Transcribe the following records in full, exactly as shown.

□ □ □ □ □

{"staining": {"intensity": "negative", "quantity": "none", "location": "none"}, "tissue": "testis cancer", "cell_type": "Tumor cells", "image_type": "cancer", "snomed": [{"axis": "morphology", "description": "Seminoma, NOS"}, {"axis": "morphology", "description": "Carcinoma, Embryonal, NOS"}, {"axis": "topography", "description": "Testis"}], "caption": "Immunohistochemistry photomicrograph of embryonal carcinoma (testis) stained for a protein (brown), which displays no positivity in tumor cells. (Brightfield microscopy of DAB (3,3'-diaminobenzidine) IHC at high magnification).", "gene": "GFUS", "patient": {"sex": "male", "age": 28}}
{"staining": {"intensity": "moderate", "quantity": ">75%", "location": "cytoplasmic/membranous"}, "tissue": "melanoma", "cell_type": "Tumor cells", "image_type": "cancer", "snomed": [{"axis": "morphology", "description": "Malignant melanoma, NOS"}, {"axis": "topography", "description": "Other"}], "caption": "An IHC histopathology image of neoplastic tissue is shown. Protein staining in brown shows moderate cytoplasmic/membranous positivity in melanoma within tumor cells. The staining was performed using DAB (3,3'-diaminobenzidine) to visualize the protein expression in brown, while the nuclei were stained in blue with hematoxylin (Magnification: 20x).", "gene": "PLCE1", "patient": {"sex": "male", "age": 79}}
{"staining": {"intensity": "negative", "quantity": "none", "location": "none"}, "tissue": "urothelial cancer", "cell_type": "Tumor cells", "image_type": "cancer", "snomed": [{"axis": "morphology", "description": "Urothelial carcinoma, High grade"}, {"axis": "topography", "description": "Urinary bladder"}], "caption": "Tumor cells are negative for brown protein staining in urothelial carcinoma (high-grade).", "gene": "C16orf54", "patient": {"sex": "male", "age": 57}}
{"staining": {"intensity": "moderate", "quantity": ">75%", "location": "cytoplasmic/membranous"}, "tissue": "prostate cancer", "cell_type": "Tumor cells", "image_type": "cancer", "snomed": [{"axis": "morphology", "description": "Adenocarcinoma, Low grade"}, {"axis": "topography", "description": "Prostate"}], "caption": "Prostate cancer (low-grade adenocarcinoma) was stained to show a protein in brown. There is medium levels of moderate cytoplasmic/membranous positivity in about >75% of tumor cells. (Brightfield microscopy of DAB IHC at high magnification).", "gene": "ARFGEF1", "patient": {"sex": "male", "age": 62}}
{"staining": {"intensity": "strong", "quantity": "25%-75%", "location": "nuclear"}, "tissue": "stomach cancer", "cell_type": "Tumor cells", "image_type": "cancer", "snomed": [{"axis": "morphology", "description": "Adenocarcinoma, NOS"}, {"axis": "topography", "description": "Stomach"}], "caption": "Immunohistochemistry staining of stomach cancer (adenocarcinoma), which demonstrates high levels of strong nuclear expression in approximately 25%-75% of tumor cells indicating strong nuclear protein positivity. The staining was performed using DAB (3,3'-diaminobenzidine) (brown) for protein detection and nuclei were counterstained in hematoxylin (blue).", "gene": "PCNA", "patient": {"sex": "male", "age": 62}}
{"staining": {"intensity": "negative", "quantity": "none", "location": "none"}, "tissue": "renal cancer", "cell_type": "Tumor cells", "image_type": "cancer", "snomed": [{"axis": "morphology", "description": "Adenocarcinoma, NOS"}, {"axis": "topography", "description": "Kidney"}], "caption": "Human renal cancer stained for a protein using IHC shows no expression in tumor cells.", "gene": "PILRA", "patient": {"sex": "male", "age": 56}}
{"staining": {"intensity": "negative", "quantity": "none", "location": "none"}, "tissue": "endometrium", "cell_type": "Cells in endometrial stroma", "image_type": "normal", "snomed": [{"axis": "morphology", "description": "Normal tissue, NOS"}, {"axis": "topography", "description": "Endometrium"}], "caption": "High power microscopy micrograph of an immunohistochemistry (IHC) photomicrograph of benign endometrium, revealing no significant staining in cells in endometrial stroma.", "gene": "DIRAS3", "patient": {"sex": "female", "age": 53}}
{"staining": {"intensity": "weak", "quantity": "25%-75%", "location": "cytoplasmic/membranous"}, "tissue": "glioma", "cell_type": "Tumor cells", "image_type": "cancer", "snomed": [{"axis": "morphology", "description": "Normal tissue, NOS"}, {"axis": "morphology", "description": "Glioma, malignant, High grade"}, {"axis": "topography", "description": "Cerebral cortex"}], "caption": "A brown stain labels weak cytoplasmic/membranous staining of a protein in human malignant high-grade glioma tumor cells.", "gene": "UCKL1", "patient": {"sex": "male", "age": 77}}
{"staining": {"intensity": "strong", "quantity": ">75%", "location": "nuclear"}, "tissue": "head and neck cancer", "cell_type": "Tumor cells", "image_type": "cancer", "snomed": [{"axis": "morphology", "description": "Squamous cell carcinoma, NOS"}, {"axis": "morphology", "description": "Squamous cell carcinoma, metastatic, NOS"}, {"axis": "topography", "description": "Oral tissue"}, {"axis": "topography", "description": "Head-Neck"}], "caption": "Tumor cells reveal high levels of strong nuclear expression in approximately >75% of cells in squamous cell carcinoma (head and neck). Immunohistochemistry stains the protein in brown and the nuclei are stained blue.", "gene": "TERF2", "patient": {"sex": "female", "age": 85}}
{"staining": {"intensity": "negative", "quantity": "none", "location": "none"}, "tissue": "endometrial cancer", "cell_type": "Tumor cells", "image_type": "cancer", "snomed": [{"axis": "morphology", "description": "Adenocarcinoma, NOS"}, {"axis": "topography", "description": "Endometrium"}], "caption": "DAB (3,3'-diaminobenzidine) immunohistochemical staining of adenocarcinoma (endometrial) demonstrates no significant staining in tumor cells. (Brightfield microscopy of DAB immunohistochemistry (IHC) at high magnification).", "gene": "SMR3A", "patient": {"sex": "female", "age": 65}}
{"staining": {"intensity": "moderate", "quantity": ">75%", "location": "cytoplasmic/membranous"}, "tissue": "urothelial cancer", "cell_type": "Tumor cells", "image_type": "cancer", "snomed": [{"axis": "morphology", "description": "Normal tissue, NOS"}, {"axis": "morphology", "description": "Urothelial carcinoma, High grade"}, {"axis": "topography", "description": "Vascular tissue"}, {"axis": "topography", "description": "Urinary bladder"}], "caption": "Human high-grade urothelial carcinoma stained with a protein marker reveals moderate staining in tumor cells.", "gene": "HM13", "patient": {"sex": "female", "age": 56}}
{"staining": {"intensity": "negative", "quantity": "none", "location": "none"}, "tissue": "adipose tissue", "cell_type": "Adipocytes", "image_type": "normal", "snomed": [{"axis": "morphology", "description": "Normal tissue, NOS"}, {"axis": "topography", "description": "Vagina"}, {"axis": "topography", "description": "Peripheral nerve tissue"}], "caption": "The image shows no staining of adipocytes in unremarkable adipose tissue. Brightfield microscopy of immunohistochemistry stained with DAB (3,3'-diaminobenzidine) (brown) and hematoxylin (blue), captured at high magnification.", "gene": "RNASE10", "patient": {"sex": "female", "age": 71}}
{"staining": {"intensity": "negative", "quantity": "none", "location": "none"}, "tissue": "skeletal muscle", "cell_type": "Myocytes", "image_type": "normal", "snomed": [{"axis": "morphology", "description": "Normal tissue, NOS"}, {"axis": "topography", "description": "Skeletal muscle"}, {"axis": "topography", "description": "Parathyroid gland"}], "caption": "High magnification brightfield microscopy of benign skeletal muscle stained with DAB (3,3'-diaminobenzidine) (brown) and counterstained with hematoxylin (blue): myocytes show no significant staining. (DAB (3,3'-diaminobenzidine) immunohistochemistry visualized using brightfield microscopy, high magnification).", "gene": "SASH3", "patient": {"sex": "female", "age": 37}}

□ □ □ □ □

*SOLUTION BELOW*
{"staining": {"intensity": "negative", "quantity": "none", "location": "none"}, "tissue": "testis cancer", "cell_type": "Tumor cells", "image_type": "cancer", "snomed": [{"axis": "morphology", "description": "Seminoma, NOS"}, {"axis": "morphology", "description": "Carcinoma, Embryonal, NOS"}, {"axis": "topography", "description": "Testis"}], "caption": "Immunohistochemistry photomicrograph of embryonal carcinoma (testis) stained for a protein (brown), which displays no positivity in tumor cells. (Brightfield microscopy of DAB (3,3'-diaminobenzidine) IHC at high magnification).", "gene": "GFUS", "patient": {"sex": "male", "age": 28}}
{"staining": {"intensity": "moderate", "quantity": ">75%", "location": "cytoplasmic/membranous"}, "tissue": "melanoma", "cell_type": "Tumor cells", "image_type": "cancer", "snomed": [{"axis": "morphology", "description": "Malignant melanoma, NOS"}, {"axis": "topography", "description": "Other"}], "caption": "An IHC histopathology image of neoplastic tissue is shown. Protein staining in brown shows moderate cytoplasmic/membranous positivity in melanoma within tumor cells. The staining was performed using DAB (3,3'-diaminobenzidine) to visualize the protein expression in brown, while the nuclei were stained in blue with hematoxylin (Magnification: 20x).", "gene": "PLCE1", "patient": {"sex": "male", "age": 79}}
{"staining": {"intensity": "negative", "quantity": "none", "location": "none"}, "tissue": "urothelial cancer", "cell_type": "Tumor cells", "image_type": "cancer", "snomed": [{"axis": "morphology", "description": "Urothelial carcinoma, High grade"}, {"axis": "topography", "description": "Urinary bladder"}], "caption": "Tumor cells are negative for brown protein staining in urothelial carcinoma (high-grade).", "gene": "C16orf54", "patient": {"sex": "male", "age": 57}}
{"staining": {"intensity": "moderate", "quantity": ">75%", "location": "cytoplasmic/membranous"}, "tissue": "prostate cancer", "cell_type": "Tumor cells", "image_type": "cancer", "snomed": [{"axis": "morphology", "description": "Adenocarcinoma, Low grade"}, {"axis": "topography", "description": "Prostate"}], "caption": "Prostate cancer (low-grade adenocarcinoma) was stained to show a protein in brown. There is medium levels of moderate cytoplasmic/membranous positivity in about >75% of tumor cells. (Brightfield microscopy of DAB IHC at high magnification).", "gene": "ARFGEF1", "patient": {"sex": "male", "age": 62}}
{"staining": {"intensity": "strong", "quantity": "25%-75%", "location": "nuclear"}, "tissue": "stomach cancer", "cell_type": "Tumor cells", "image_type": "cancer", "snomed": [{"axis": "morphology", "description": "Adenocarcinoma, NOS"}, {"axis": "topography", "description": "Stomach"}], "caption": "Immunohistochemistry staining of stomach cancer (adenocarcinoma), which demonstrates high levels of strong nuclear expression in approximately 25%-75% of tumor cells indicating strong nuclear protein positivity. The staining was performed using DAB (3,3'-diaminobenzidine) (brown) for protein detection and nuclei were counterstained in hematoxylin (blue).", "gene": "PCNA", "patient": {"sex": "male", "age": 62}}
{"staining": {"intensity": "negative", "quantity": "none", "location": "none"}, "tissue": "renal cancer", "cell_type": "Tumor cells", "image_type": "cancer", "snomed": [{"axis": "morphology", "description": "Adenocarcinoma, NOS"}, {"axis": "topography", "description": "Kidney"}], "caption": "Human renal cancer stained for a protein using IHC shows no expression in tumor cells.", "gene": "PILRA", "patient": {"sex": "male", "age": 56}}
{"staining": {"intensity": "negative", "quantity": "none", "location": "none"}, "tissue": "endometrium", "cell_type": "Cells in endometrial stroma", "image_type": "normal", "snomed": [{"axis": "morphology", "description": "Normal tissue, NOS"}, {"axis": "topography", "description": "Endometrium"}], "caption": "High power microscopy micrograph of an immunohistochemistry (IHC) photomicrograph of benign endometrium, revealing no significant staining in cells in endometrial stroma.", "gene": "DIRAS3", "patient": {"sex": "female", "age": 53}}
{"staining": {"intensity": "weak", "quantity": "25%-75%", "location": "cytoplasmic/membranous"}, "tissue": "glioma", "cell_type": "Tumor cells", "image_type": "cancer", "snomed": [{"axis": "morphology", "description": "Normal tissue, NOS"}, {"axis": "morphology", "description": "Glioma, malignant, High grade"}, {"axis": "topography", "description": "Cerebral cortex"}], "caption": "A brown stain labels weak cytoplasmic/membranous staining of a protein in human malignant high-grade glioma tumor cells.", "gene": "UCKL1", "patient": {"sex": "male", "age": 77}}
{"staining": {"intensity": "strong", "quantity": ">75%", "location": "nuclear"}, "tissue": "head and neck cancer", "cell_type": "Tumor cells", "image_type": "cancer", "snomed": [{"axis": "morphology", "description": "Squamous cell carcinoma, NOS"}, {"axis": "morphology", "description": "Squamous cell carcinoma, metastatic, NOS"}, {"axis": "topography", "description": "Oral tissue"}, {"axis": "topography", "description": "Head-Neck"}], "caption": "Tumor cells reveal high levels of strong nuclear expression in approximately >75% of cells in squamous cell carcinoma (head and neck). Immunohistochemistry stains the protein in brown and the nuclei are stained blue.", "gene": "TERF2", "patient": {"sex": "female", "age": 85}}
{"staining": {"intensity": "negative", "quantity": "none", "location": "none"}, "tissue": "endometrial cancer", "cell_type": "Tumor cells", "image_type": "cancer", "snomed": [{"axis": "morphology", "description": "Adenocarcinoma, NOS"}, {"axis": "topography", "description": "Endometrium"}], "caption": "DAB (3,3'-diaminobenzidine) immunohistochemical staining of adenocarcinoma (endometrial) demonstrates no significant staining in tumor cells. (Brightfield microscopy of DAB immunohistochemistry (IHC) at high magnification).", "gene": "SMR3A", "patient": {"sex": "female", "age": 65}}
{"staining": {"intensity": "moderate", "quantity": ">75%", "location": "cytoplasmic/membranous"}, "tissue": "urothelial cancer", "cell_type": "Tumor cells", "image_type": "cancer", "snomed": [{"axis": "morphology", "description": "Normal tissue, NOS"}, {"axis": "morphology", "description": "Urothelial carcinoma, High grade"}, {"axis": "topography", "description": "Vascular tissue"}, {"axis": "topography", "description": "Urinary bladder"}], "caption": "Human high-grade urothelial carcinoma stained with a protein marker reveals moderate staining in tumor cells.", "gene": "HM13", "patient": {"sex": "female", "age": 56}}
{"staining": {"intensity": "negative", "quantity": "none", "location": "none"}, "tissue": "adipose tissue", "cell_type": "Adipocytes", "image_type": "normal", "snomed": [{"axis": "morphology", "description": "Normal tissue, NOS"}, {"axis": "topography", "description": "Vagina"}, {"axis": "topography", "description": "Peripheral nerve tissue"}], "caption": "The image shows no staining of adipocytes in unremarkable adipose tissue. Brightfield microscopy of immunohistochemistry stained with DAB (3,3'-diaminobenzidine) (brown) and hematoxylin (blue), captured at high magnification.", "gene": "RNASE10", "patient": {"sex": "female", "age": 71}}
{"staining": {"intensity": "negative", "quantity": "none", "location": "none"}, "tissue": "skeletal muscle", "cell_type": "Myocytes", "image_type": "normal", "snomed": [{"axis": "morphology", "description": "Normal tissue, NOS"}, {"axis": "topography", "description": "Skeletal muscle"}, {"axis": "topography", "description": "Parathyroid gland"}], "caption": "High magnification brightfield microscopy of benign skeletal muscle stained with DAB (3,3'-diaminobenzidine) (brown) and counterstained with hematoxylin (blue): myocytes show no significant staining. (DAB (3,3'-diaminobenzidine) immunohistochemistry visualized using brightfield microscopy, high magnification).", "gene": "SASH3", "patient": {"sex": "female", "age": 37}}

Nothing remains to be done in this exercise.